Stored data:
┌──

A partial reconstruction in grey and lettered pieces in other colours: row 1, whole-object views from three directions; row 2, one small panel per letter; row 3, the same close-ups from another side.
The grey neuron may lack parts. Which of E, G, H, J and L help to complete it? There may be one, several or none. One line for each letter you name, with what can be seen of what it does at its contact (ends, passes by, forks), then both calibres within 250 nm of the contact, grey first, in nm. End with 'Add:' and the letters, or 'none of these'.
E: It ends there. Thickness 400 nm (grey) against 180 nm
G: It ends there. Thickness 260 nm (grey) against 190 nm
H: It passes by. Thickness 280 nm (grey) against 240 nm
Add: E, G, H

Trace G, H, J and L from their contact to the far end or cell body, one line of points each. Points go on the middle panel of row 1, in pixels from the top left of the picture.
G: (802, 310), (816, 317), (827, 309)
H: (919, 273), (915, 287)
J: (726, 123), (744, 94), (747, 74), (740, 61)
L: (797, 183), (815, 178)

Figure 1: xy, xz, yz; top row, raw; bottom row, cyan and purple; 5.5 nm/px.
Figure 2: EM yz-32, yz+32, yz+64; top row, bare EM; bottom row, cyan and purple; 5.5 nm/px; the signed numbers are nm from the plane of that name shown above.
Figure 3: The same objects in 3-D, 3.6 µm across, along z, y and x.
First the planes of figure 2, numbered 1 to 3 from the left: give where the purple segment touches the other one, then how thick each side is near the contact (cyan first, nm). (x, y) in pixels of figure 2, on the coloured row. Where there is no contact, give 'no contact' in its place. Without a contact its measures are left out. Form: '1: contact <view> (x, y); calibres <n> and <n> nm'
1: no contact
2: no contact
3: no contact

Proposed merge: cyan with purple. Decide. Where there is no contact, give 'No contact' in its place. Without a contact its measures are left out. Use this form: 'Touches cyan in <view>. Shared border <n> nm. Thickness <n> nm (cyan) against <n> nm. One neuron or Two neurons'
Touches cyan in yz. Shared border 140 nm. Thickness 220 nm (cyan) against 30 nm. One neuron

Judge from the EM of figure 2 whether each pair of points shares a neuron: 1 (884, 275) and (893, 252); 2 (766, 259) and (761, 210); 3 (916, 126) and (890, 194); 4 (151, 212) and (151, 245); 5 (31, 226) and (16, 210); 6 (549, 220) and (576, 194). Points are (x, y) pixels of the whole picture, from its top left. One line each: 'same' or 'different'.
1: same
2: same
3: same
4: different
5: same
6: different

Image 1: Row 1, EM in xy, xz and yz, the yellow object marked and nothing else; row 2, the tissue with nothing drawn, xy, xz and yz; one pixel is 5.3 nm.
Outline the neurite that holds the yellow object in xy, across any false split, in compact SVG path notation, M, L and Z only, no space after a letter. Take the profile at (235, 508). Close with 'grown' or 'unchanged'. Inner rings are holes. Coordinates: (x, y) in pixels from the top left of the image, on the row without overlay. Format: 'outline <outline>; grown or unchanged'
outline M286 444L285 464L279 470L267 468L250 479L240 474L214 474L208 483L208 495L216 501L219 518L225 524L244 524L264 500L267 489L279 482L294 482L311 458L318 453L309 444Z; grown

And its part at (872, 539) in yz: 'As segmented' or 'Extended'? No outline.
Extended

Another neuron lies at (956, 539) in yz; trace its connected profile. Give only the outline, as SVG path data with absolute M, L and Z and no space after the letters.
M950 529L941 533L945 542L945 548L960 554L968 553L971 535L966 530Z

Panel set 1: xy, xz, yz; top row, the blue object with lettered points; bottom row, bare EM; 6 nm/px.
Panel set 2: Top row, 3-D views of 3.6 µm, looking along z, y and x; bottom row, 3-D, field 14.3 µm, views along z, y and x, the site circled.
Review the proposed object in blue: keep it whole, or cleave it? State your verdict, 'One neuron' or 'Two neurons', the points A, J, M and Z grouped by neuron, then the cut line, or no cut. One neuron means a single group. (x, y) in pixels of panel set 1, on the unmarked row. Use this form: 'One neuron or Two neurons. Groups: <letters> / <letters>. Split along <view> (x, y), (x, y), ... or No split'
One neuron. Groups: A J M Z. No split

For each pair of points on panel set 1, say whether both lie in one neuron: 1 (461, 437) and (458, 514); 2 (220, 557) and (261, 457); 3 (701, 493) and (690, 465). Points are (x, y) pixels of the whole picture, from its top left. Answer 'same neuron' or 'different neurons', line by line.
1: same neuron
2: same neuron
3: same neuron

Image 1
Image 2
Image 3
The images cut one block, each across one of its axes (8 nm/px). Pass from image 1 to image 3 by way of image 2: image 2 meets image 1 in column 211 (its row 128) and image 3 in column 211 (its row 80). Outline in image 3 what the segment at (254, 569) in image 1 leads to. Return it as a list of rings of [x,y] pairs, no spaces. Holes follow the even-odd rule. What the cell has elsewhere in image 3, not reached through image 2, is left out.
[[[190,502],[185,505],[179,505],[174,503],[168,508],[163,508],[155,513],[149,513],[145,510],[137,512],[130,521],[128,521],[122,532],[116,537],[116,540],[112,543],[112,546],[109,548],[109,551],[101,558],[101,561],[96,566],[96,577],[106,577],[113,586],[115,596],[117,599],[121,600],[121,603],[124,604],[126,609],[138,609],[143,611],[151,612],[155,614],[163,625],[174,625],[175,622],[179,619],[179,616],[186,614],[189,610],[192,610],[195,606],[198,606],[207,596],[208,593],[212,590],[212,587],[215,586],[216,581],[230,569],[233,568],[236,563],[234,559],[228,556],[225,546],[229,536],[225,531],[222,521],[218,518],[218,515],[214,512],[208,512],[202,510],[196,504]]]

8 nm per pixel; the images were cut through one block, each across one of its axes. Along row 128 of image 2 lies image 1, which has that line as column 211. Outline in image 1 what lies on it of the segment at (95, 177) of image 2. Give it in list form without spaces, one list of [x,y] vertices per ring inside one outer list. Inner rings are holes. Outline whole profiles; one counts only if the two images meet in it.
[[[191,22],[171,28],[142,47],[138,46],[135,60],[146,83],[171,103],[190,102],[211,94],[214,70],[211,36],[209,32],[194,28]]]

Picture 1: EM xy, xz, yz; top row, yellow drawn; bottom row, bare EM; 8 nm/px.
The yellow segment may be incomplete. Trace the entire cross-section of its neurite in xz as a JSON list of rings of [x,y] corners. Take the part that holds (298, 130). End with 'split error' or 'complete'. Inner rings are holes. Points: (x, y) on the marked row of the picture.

└──

Look above for the line holding "Another neuron lies", then set down exactly that line and every line after it up to and including the line holding "Panel set 2: Top", with nothing else.

TASK RESULT:
Another neuron lies at (956, 539) in yz; trace its connected profile. Give only the outline, as SVG path data with absolute M, L and Z and no space after the letters.
M950 529L941 533L945 542L945 548L960 554L968 553L971 535L966 530Z

Panel set 1: xy, xz, yz; top row, the blue object with lettered points; bottom row, bare EM; 6 nm/px.
Panel set 2: Top row, 3-D views of 3.6 µm, looking along z, y and x; bottom row, 3-D, field 14.3 µm, views along z, y and x, the site circled.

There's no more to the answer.